2. BACKGROUND 2.1 TASK-FREE CONTINUAL LEARNING

We define task-free continual learning as the online optimization of a model via small minibatches that are sampled from a nonstationary stream. In task-free continual learning, no strong assumptions are made about the nature of the distributional nonstationarity of the stream (Aljundi et al., 2019b) . Other continual learning settings, such as task-incremental and class-incremental continual learning assume a data distribution that is piecewise stationary, hence one that only changes at discrete points in time (Van de Ven & Tolias, 2019) . The objective of continual learning is to learn from all observed data despite the nonstationary nature of the distribution (Jin et al., 2021) , and, in general, previous work assumes no distributional mismatch between training and evaluation data. Previous work in task-free continual learning mostly focuses on replay-based methods (Aljundi et al., 2019c; Jin et al., 2021) . The prevalent replay paradigm is called experience replay (ER) (Isele & Cosgun, 2018; Chaudhry et al., 2019) . According to the ER paradigm, each minibatch of observations received by the learner is combined with another minibatch of equal size sampled from the memory. The model is then trained for one step with the combined stream-and-memory minibatch. Moreover, the memory is typically maintained by an online memory-population algorithm called reservoir sampling (Vitter, 1985) . There are multiple variants of the ER method. For instance, one approach called Maximally-Interfered Retrieval (MIR) replays instances that are going to be interfered the most by the current minibatch of new observations. Another approach called Class-Balancing Reservoir Sampling (CBRS) (Chrysakis & Moens, 2020) modifies the memory population algorithm to ensure that the memory remains balanced. There also other approaches that deviate from the ER paradigm, such as Greedy Sampler and Dumb Learner (GDUMB) (Prabhu et al., 2020) , which only trains the model using data stored in memory, or Asymmetric Corss-Entropy (ACE) (Caccia et al., 2022) , which uses a modified version of the cross-entropy loss to prevent the drift of latent representations.

2.2. COMPUTATIONAL COST

An important issue in task-free continual learning is computational cost. Since practical applications will likely involve large amounts of data, the design of task-free continual learners should ensure they are tractable. In practical terms, let us assume that a model has to learn from a stream of n instances. Moreover, we assume that applications with larger streams will likely involve memory storages of larger size m. In real-world applications, the difference between an O(n) learning algorithm, and an O(mn) algorithm could be enormous. Hence, in this work we will only focus on learning algorithms whose computational cost per incoming batch is independent of the memory size m, so that the computational complexity of learning from the entire stream is O(n).

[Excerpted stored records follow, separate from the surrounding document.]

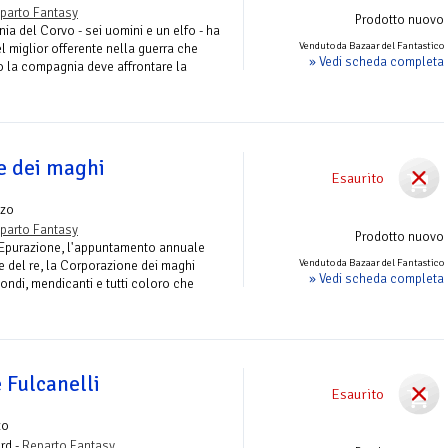
parto Fantasy
Prodotto nuovo
nia del Corvo - sei uomini e un elfo - ha
Venduto da Bazaar del Fantastico
l miglior offerente nella guerra che
» Vedi scheda completa
o la compagnia deve affrontare la
e dei maghi
Esaurito
zo
parto Fantasy
Prodotto nuovo
ll'Epurazione, l'appuntamento annuale
Venduto da Bazaar del Fantastico
ne del re, la Corporazione dei maghi
» Vedi scheda completa
ondi, mendicanti e tutti coloro che
 Fulcanelli
Esaurito
zo
rd -
Reparto Fantasy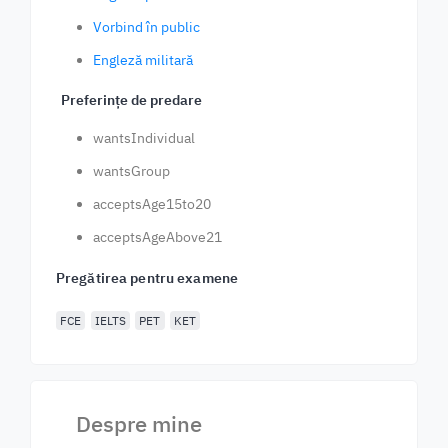
Vorbind în public
Engleză militară
Preferințe de predare
wantsIndividual
wantsGroup
acceptsAge15to20
acceptsAgeAbove21
Pregătirea pentru examene
FCE
IELTS
PET
KET
Despre mine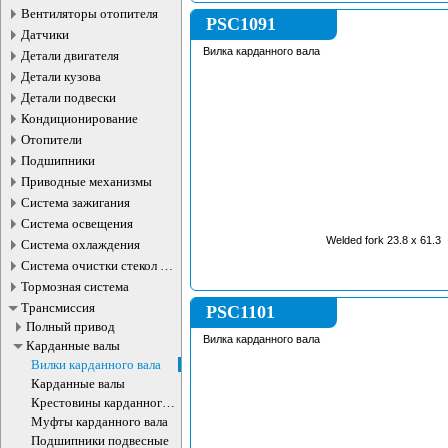
Вентиляторы отопителя
PSC1091
Датчики
Вилка карданного вала
Детали двигателя
Детали кузова
Детали подвески
Кондиционирование
Отопители
Подшипники
Приводные механизмы
Система зажигания
Система освещения
Welded fork 23.8 x 61.3
Система охлаждения
Система очистки стекол и
фар
Тормозная система
Трансмиссия
PSC1101
Полный привод
Вилка карданного вала
Карданные валы
Вилки карданного вала
Карданные валы
Крестовины карданного
вала
Муфты карданного вала
Подшипники подвесные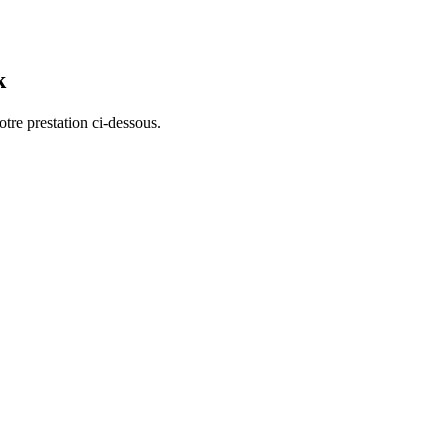
k
otre prestation ci-dessous.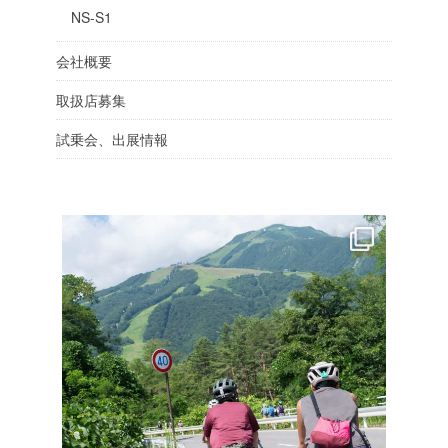
NS-S1
会社概要
取扱店募集
試乗会、出展情報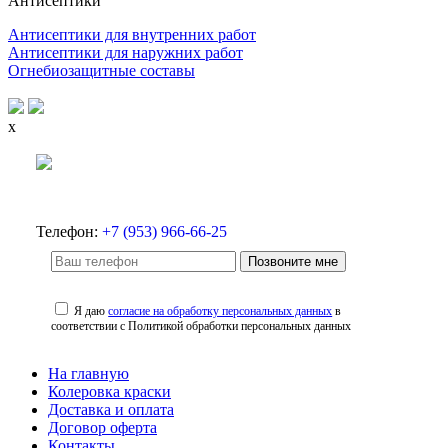
Антисептики
Антисептики для внутренних работ
Антисептики для наружних работ
Огнебиозащитные составы
x
Телефон:
+7 (953) 966-66-25
Позвоните мне
Я даю
согласие на обработку персональных данных
в
соответствии с Политикой обработки персональных данных
На главную
Колеровка краски
Доставка и оплата
Договор оферта
Контакты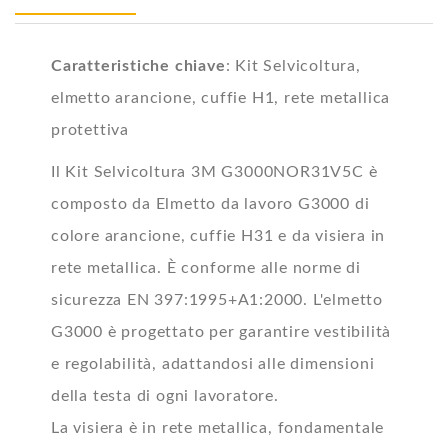
Caratteristiche chiave
:
Kit Selvicoltura,
elmetto arancione, cuffie H1, rete metallica
protettiva
Il Kit Selvicoltura 3M G3000NOR31V5C è
composto da Elmetto da lavoro G3000 di
colore arancione, cuffie H31 e da visiera in
rete metallica. È conforme alle norme di
sicurezza EN 397:1995+A1:2000. L'elmetto
G3000 è progettato per garantire vestibilità
e regolabilità, adattandosi alle dimensioni
della testa di ogni lavoratore.
La visiera è in rete metallica, fondamentale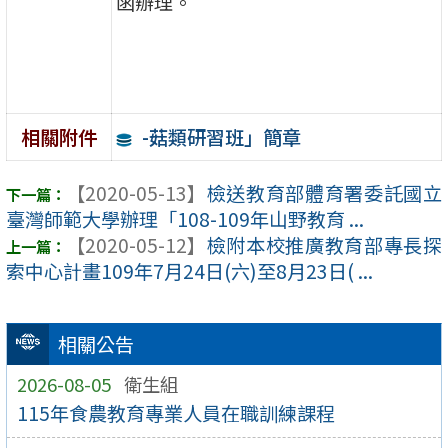
函辦理。
-菇類研習班」簡章
相關附件
【2020-05-13】
檢送教育部體育署委託國立
臺灣師範大學辦理「108-109年山野教育 ...
【2020-05-12】
檢附本校推廣教育部專長探
索中心計畫109年7月24日(六)至8月23日( ...
相關公告
2026-08-05
衛生組
115年食農教育專業人員在職訓練課程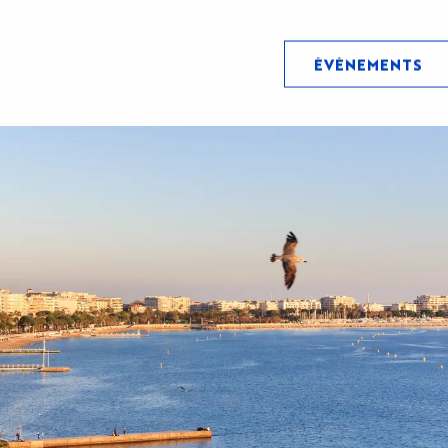
ÉVÉNEMENTS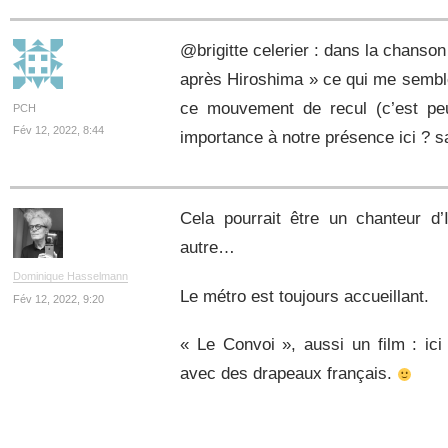
@brigitte celerier : dans la chanson 
après Hiroshima » ce qui me semble
ce mouvement de recul (c’est peu
PCH
Fév 12, 2022, 8:44
importance à notre présence ici ? s
Cela pourrait être un chanteur d
autre…
Dominique Hasselmann
Le métro est toujours accueillant.
Fév 12, 2022, 9:20
« Le Convoi », aussi un film : ic
avec des drapeaux français.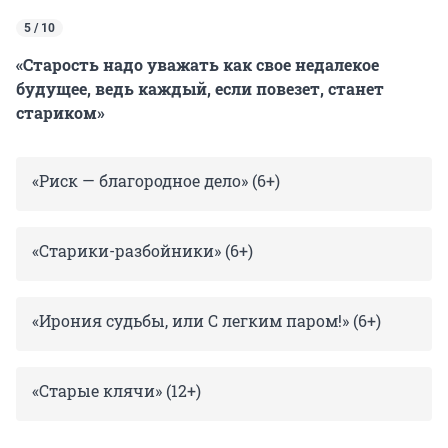
5 / 10
«Старость надо уважать как свое недалекое
будущее, ведь каждый, если повезет, станет
стариком»
«Риск — благородное дело» (6+)
«Старики-разбойники» (6+)
«Ирония судьбы, или С легким паром!» (6+)
«Старые клячи» (12+)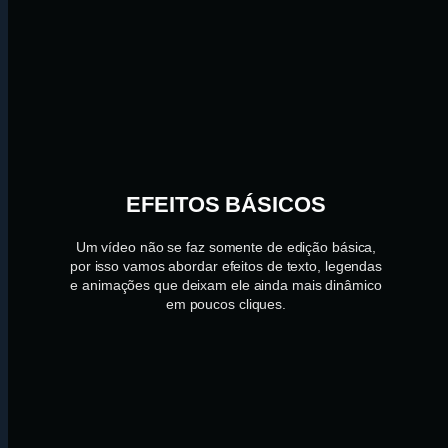
EFEITOS BÁSICOS
Um vídeo não se faz somente de edição básica,
por isso vamos abordar efeitos de texto, legendas
e animações que deixam ele ainda mais dinâmico
em poucos cliques.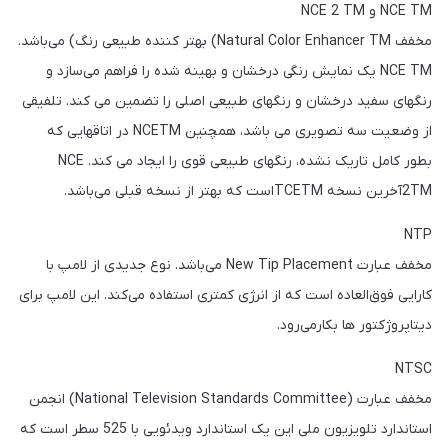
NCE TM و NCE 2 TM
مخفف Natural Color Enhancer TM) بهتر کننده طبیعی رنگ) می‌باشد.
NCE TM یک نمایش رنگی درخشان و بهینه شده را فراهم می‌سازد و
رنگهای سفید درخشان و رنگهای طبیعی اصلی را تضمین می کند. تلفیقی
از وضعیت سه تصویری می باشد، همچنین NCETM در اتاقهایی که
بطور کامل تاریک نشده، رنگهای طبیعی قوی را ایجاد می کند. NCE
2TMآخرین نسخه TCETMاست که بهتر از نسخه قبلی می‌باشد.
NTP
مخفف عبارت New Tip Placement می‌باشد. نوع جدیدی از لامپ با
کارایی فوق‌العاده است که از انرژی کمتری استفاده می‌کند. این لامپ برای
دیتاپروژکتور ها بکار‌می‌رود.
NTSC
مخفف عبارت (National Television Standards Committee) انجمن
استاندارد تلویزیون ملی این یک استاندارد ویدئویی با 525 سطر است که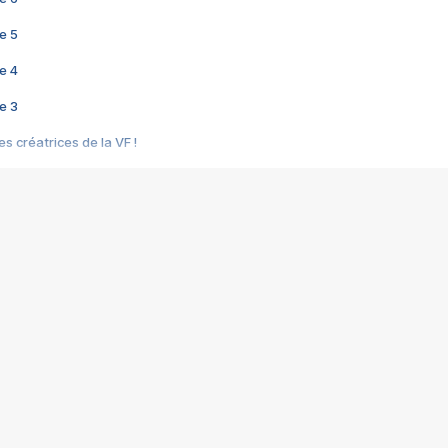
e 5
e 4
e 3
s créatrices de la VF !
e 2
e 1
e Mektoub My Love arrive enfin ! Rencontre avec Shaïn Boumedine et Sal
i : après Toni en famille
elle réalise le bouleversant Dites lui que je l'aime
ais ! Rencontre autour de Vie privée de Rebecca Zlotowski
 de Marguerite, Grave... Rencontre avec Ella Rumpf
 Les Rêveurs, un film intime sur la santé mentale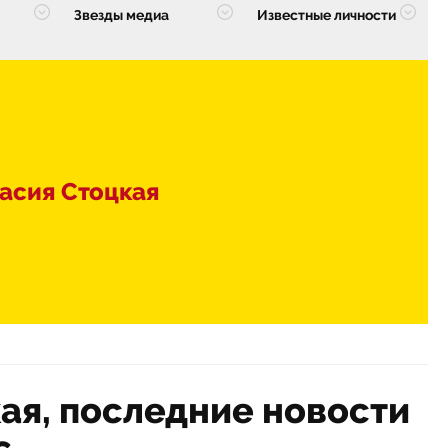
Звезды медиа
Известные личности
асия Стоцкая
ая, последние новости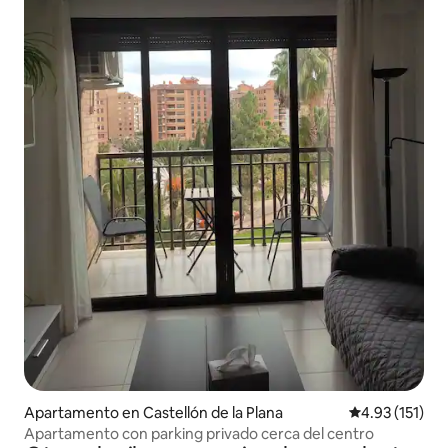
Apartamento en Castellón de la Plana
Calificación p
4.93 (151)
Apartamento con parking privado cerca del centro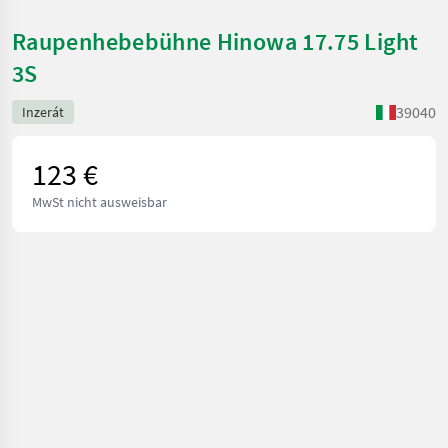
Raupenhebebühne Hinowa 17.75 Light
3S
39040
Inzerát
123 €
MwSt nicht ausweisbar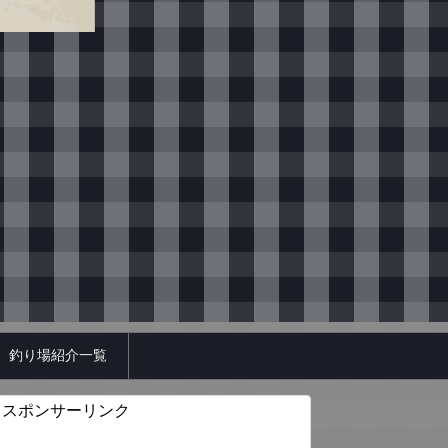
釣り場紹介一覧
スポンサーリンク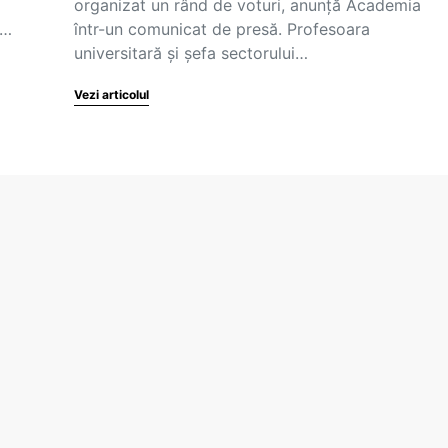
organizat un rând de voturi, anunță Academia
l…
într-un comunicat de presă. Profesoara
universitară și șefa sectorului…
Vezi articolul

2.3. BIAS CORRECTION IN TASK-FREE CONTINUAL LEARNING

To the best of our knowledge, there is only one approach explicitly designed to correct for prediction biases in task-free continual learning. Mai et al. (2021) propose learning a model using conventional experience replay, and after the entire stream has been observed, they replace the final linear layer of the model with a nearest-class-mean (NCM) classifier computed using all data stored in mem-